Saturday, July 25, 2009

Toxic Assets

Perhaps you've heard about Toxic Assets in the news. During the housing boom of 2005, the global economy invested in the US housing environment, which seemed absolutely risk free to everyone involved. Yes, sometimes people fail to pay their mortgages, but if they did, you could foreclose, get a house, and sell it really easy, because the financial markets were flooded with cheap credit. A Los Angeles area graphic designer has a two part series with an excellent demonstration of the details.
So now there's the crisis of everyone with the financial ability to owning a home, banks being stuck with legions of homes that they cannot sell, and people walking away from their homes because they're not as insanely valued as they thought they were, which worsens the "legions of homes" thing.

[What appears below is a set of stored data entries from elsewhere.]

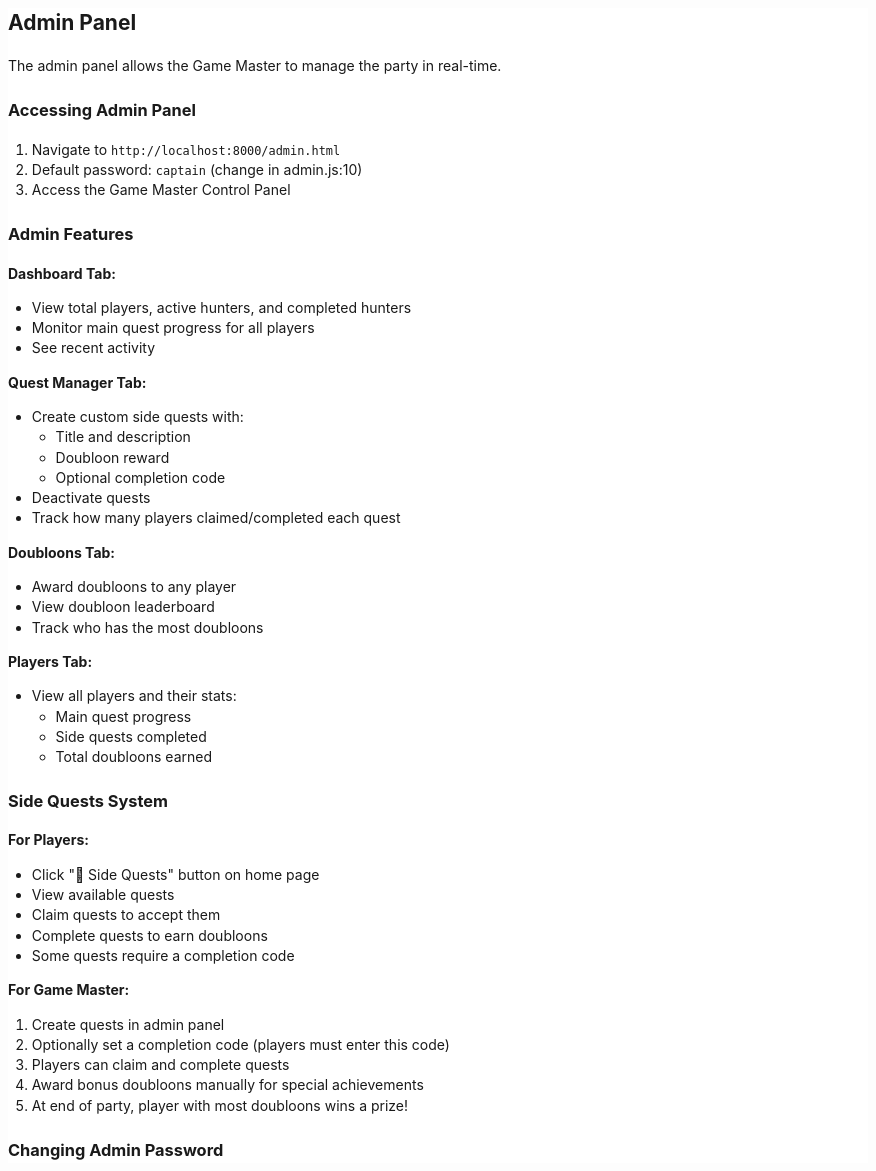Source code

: ## Admin Panel

The admin panel allows the Game Master to manage the party in real-time.

### Accessing Admin Panel

1. Navigate to `http://localhost:8000/admin.html`
2. Default password: `captain` (change in admin.js:10)
3. Access the Game Master Control Panel

### Admin Features

**Dashboard Tab:**
- View total players, active hunters, and completed hunters
- Monitor main quest progress for all players
- See recent activity

**Quest Manager Tab:**
- Create custom side quests with:
  - Title and description
  - Doubloon reward
  - Optional completion code
- Deactivate quests
- Track how many players claimed/completed each quest

**Doubloons Tab:**
- Award doubloons to any player
- View doubloon leaderboard
- Track who has the most doubloons

**Players Tab:**
- View all players and their stats:
  - Main quest progress
  - Side quests completed
  - Total doubloons earned

### Side Quests System

**For Players:**
- Click "📜 Side Quests" button on home page
- View available quests
- Claim quests to accept them
- Complete quests to earn doubloons
- Some quests require a completion code

**For Game Master:**
1. Create quests in admin panel
2. Optionally set a completion code (players must enter this code)
3. Players can claim and complete quests
4. Award bonus doubloons manually for special achievements
5. At end of party, player with most doubloons wins a prize!

### Changing Admin Password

These useless mortgages are called "toxic assets" because the bank has invested huge amounts of money in them and cannot do anything whatsoever with it. To use a Thai expression, they're a "white elephant." (This was based on the old Thai custom of ruining a nobleman you hated by giving him a pretty white elephant. The elephant sucked money, but it was blasphemy to sell it, use it for work, or do anything productive with it. So they were stuck feeding something that they could not recoup in any way.)
I think I, or someone like me, should buy a few of these (at a standard "loan buying" rate.) It can go two ways, and either way I win. If the homeowner pays off his mortgage, I get more money, so I win. If the homeowner defaults, I get the house. I want a house, so I win.